→ Request
All of the data below should be returned exactly.

→ Listed records
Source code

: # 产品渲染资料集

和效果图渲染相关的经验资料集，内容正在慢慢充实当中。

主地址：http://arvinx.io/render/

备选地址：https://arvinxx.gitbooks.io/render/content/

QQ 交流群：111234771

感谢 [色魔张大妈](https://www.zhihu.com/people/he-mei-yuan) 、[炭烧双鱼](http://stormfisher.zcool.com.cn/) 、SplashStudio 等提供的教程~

→ Written response
Source code

: # 产品渲染资料集

和效果图渲染相关的经验资料集，内容正在慢慢充实当中。

主地址：http://arvinx.io/render/

备选地址：https://arvinxx.gitbooks.io/render/content/

QQ 交流群：111234771

感谢 [色魔张大妈](https://www.zhihu.com/people/he-mei-yuan) 、[炭烧双鱼](http://stormfisher.zcool.com.cn/) 、SplashStudio 等提供的教程~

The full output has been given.